KOLKATA, OCTOBER 18, 2004 
                  TNN 
                It's a call for the sons of soil. City-based private 
                  hospitals desperately want them back home to run the super-specialty 
                  centres that are coming up in the healthcare boom. 
                The Advanced Medical Research Institute (AMRI) 
                  has already roped in five oncologists for its new centre to 
                  be opened by the end of this year. 
                And Apollo Gleneagles has brought in about 20-25 
                  specialists from abroad, most of them Bengalis. 
                AMRI is also looking for experts in endoscopic 
                  neurosurgery. The hospital's hunt for local talent ended in 
                  disappointment; all the better specialists were occupied elsewhere. 
                
                "There are many doctors who want to come 
                  back to Kolkata. They had stayed on in foreign countries for 
                  lack of opportunities here. Now, with so many hospitals coming 
                  up in Kolkata, there is enough incentive for them to return. 
                  Besides, the lure of the home is always there," a top official 
                  of a private hospital said. 
                  
                  Lack of opportunities has always been a problem in the state. 

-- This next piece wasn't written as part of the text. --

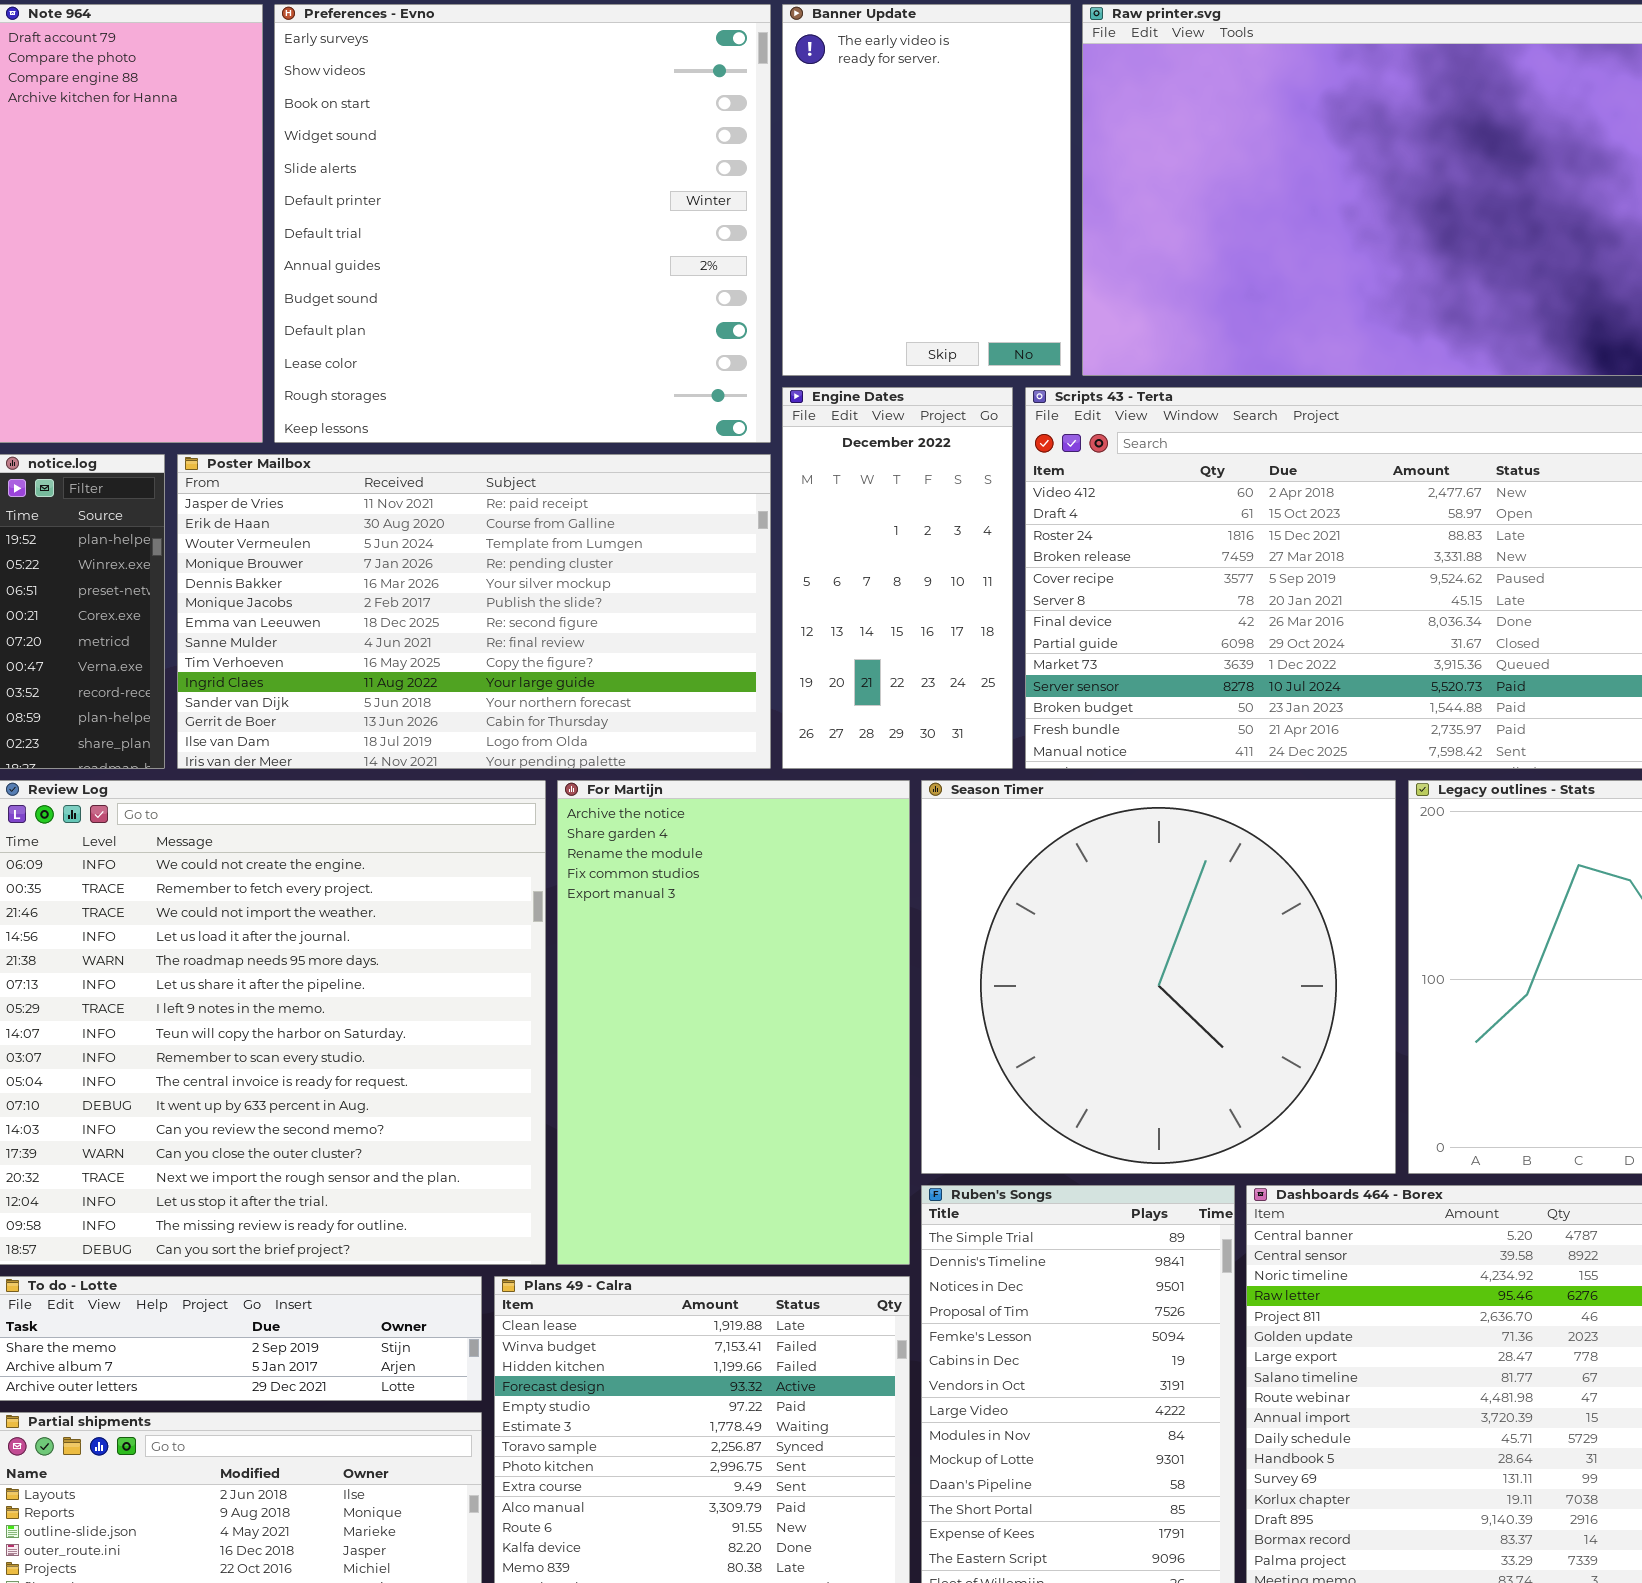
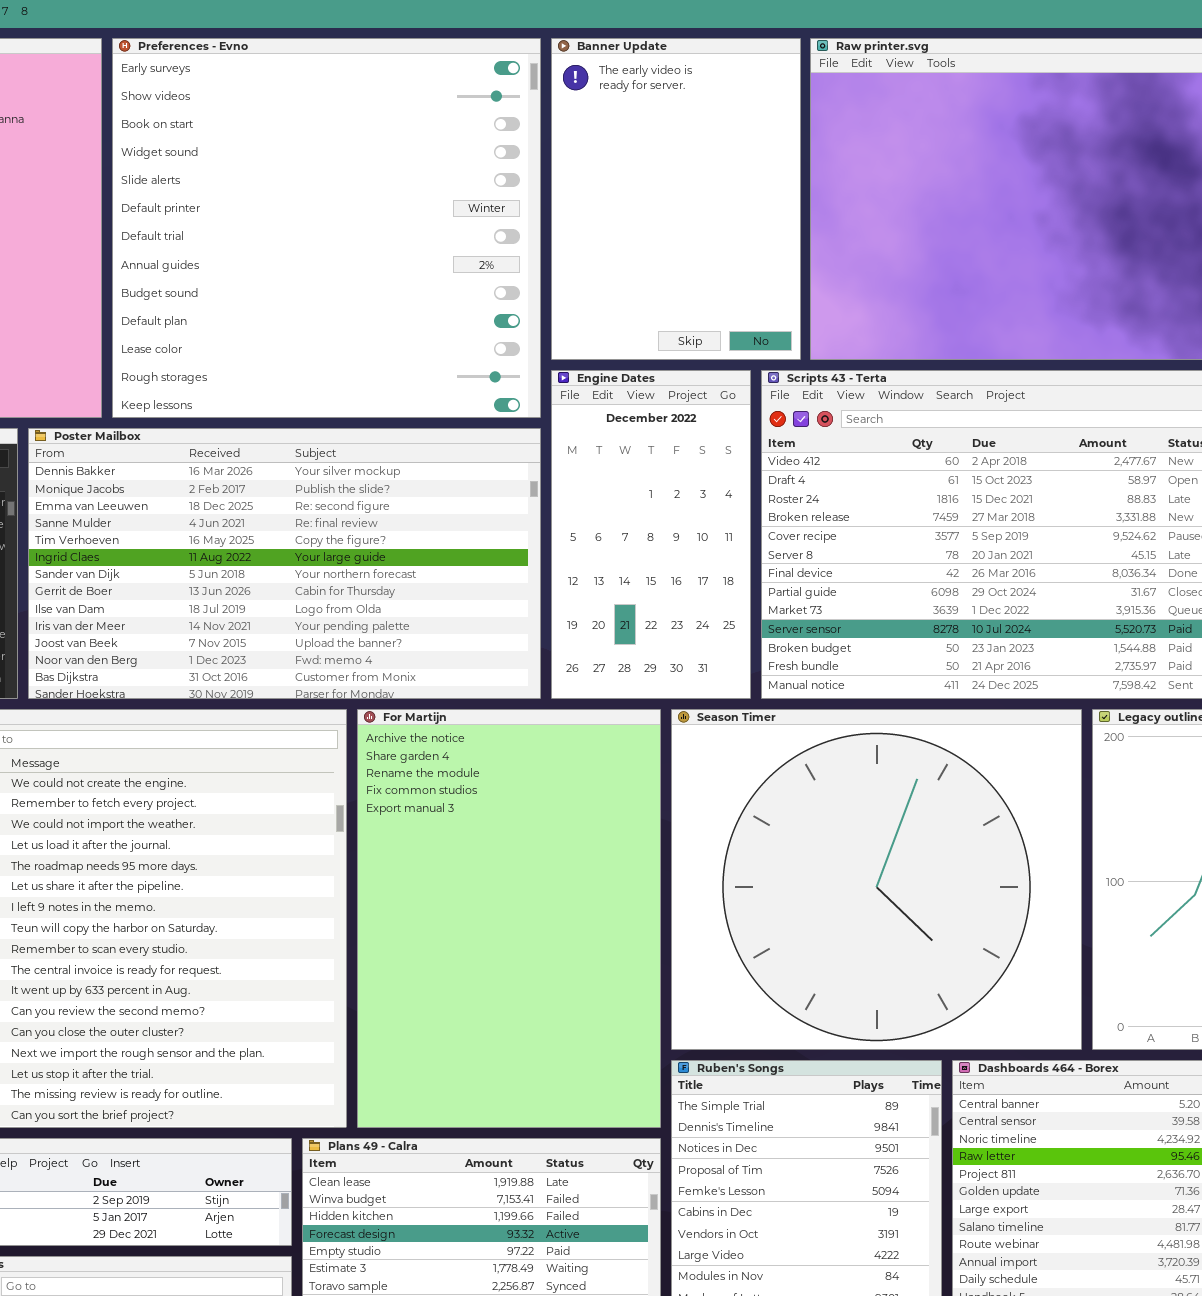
Poster Mailbox: [177,454,771,769] -> [28,428,541,699], scrolled down 4 rows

                  Compared to a state like Maharashtra, which has 46 medical colleges 
                  Bengal has only nine. Even government hospitals are feeling 
                  the pinch. There is a severe shortage of specialists in neurology, 
                  urology and nephrology. In the rest of the departments, the 
                  state just about manages. 
                
                  "The situation cannot be compared with any other place. 
                  Doctors who have passed out from here are doing extremely well 
                  in other places. If we could produce more doctors here then 
                  we need not look elsewhere," said Rupali Basu, GM of Wockhardt 
                  Hospital and Kidney Institute which has lined up gastro-enterology 
                  and cardiology centres. 
                Post-graduate medical students, however, eye it 
                  as an alternate to working with government hospitals. "The 
                  infrastructure is definitely going to be better and we won't 
                  have to handle 200 patients in outdoors. 
                So much politics has crept into government hospitals 
                  that it is difficult for anyone to give their best," said 
                  a PG student in orthopaedics.